Taking the line that contains "X740660Y350520D03*" as the first, copy exactly every line through the last line of the records, and nothing else.

— Plain-text engineering files —
******************************
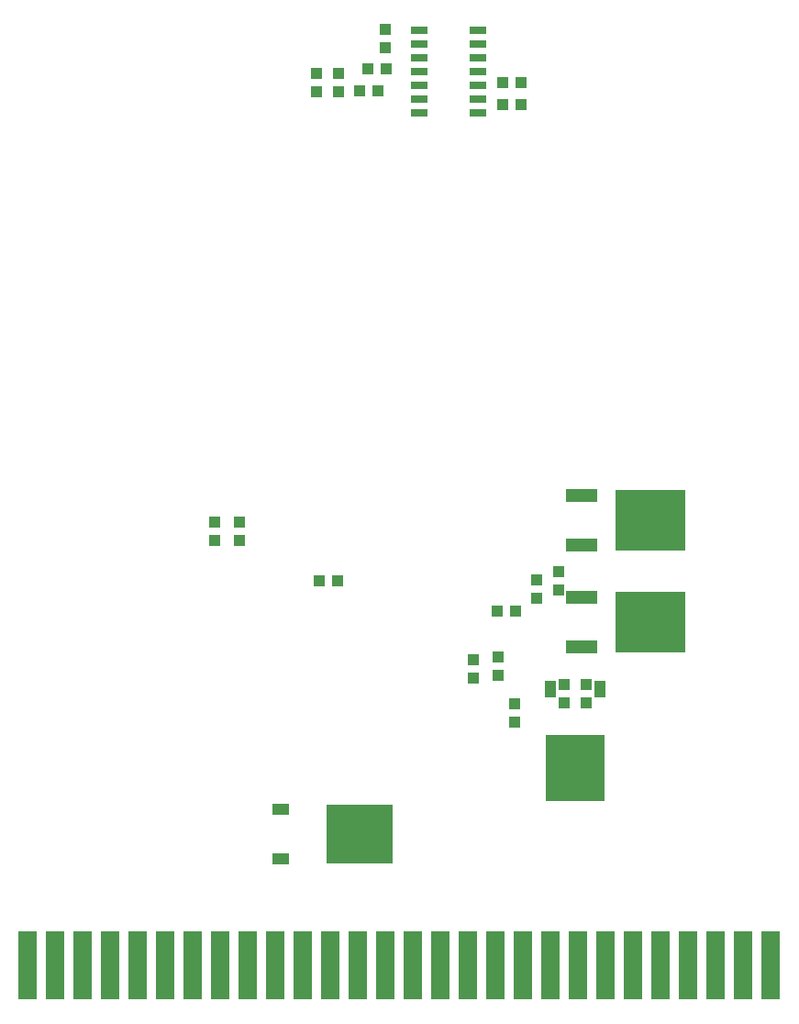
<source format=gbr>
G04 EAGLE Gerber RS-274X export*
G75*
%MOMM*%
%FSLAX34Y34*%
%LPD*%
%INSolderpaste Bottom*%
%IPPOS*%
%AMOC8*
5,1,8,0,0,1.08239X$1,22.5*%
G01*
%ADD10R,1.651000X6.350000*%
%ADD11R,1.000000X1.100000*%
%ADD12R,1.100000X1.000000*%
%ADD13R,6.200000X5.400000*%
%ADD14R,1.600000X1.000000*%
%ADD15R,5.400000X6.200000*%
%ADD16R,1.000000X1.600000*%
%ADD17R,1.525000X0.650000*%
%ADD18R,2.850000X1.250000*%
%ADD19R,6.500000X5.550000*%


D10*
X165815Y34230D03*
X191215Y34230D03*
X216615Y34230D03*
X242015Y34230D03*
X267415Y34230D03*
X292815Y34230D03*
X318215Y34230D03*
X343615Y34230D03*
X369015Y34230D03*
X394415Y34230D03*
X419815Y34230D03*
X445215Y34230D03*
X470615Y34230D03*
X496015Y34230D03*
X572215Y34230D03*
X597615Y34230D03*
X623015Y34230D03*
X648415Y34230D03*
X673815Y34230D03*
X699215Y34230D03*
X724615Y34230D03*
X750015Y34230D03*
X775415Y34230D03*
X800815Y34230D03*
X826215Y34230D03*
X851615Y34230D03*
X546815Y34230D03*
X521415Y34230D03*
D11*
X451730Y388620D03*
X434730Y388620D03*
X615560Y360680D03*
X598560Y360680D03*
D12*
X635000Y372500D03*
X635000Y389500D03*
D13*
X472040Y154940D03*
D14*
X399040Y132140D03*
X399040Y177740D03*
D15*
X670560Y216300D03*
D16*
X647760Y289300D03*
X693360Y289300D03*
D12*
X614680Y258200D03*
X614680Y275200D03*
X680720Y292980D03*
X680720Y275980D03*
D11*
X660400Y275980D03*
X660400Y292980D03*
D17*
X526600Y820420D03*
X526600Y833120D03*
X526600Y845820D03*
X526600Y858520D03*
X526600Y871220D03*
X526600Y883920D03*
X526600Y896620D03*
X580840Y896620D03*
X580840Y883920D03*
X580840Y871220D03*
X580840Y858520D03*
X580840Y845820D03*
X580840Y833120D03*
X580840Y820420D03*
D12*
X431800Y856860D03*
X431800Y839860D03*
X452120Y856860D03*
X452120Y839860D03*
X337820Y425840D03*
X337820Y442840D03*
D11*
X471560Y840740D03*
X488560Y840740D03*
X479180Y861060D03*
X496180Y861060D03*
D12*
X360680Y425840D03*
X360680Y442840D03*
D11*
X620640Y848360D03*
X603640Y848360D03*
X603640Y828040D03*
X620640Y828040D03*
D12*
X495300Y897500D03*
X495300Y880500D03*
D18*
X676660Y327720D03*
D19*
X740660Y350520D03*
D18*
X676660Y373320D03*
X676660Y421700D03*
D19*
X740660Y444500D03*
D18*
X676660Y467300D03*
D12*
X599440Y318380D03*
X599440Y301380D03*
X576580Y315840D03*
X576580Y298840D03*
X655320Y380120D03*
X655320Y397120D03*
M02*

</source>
******************************
— Written solution —
X740660Y350520D03*
D18*
X676660Y373320D03*
X676660Y421700D03*
D19*
X740660Y444500D03*
D18*
X676660Y467300D03*
D12*
X599440Y318380D03*
X599440Y301380D03*
X576580Y315840D03*
X576580Y298840D03*
X655320Y380120D03*
X655320Y397120D03*
M02*

</source>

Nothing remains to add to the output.